On 6 August the slayer’s next intended victim managed to escape by jumping from his moving car. She told detectives that her attacker was a black man in his early thirties, who wore a baseball cap and had a moustache. His description and sketch were circulated, but brought no new leads. Nor did their publication discourage the attacker. On 15 August, the body of Gail Ficklin was found. On 6 November the killer moved a little further south to dump Gayle Rouselle’s body in Gardena, but on 7 November he returned to his regular stamping grounds to dump Myrtle Collier’s corpse in LA proper. Twenty-three-year-old Nesia McElrath’s body was found on 19 December. Three days later the mutilated corpse of Elizabeth Landcraft was found. Then on 26 December, Gidget Castro’s body was found to the east in Commerce.

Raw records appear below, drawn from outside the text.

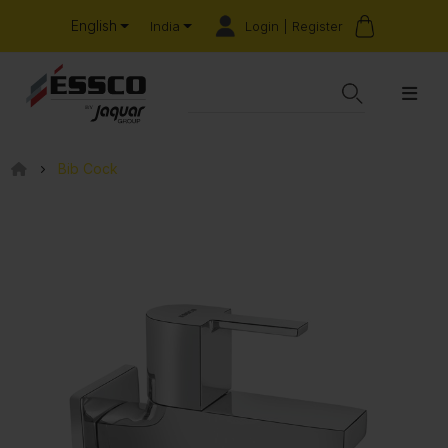
English
Login | Register
India
Bib Cock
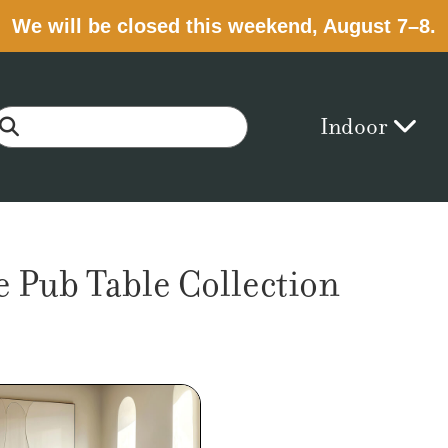
We will be closed this weekend, August 7–8.
Indoor
 Pub Table Collection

On 5 January 1986, the Southside Slayer despatched Tammy Scretchings. Then on 10 January, a 27-year-old prostitute was viciously beaten. A male acquaintance who tried to protect her was stabbed. Their descriptions of the man matched that given by the women who had leapt from his car on 6 August.

On 11 February, Lorna Reed’s body was found in San Dimas, 30 miles to the east of Inglewood in the foothills of the San Gabriel Mountains. On 26 May, the body of known prostitute Verna Williams was found in the stairwell of a Los Angeles elementary school, and on 3 November Trina Chaney’s body was found in Watts. It was then that those killings officially attributed to the Southside Slayer stopped, though in January 1988 police added to the list Carolyn Barney. She had been killed on 29 May 1987.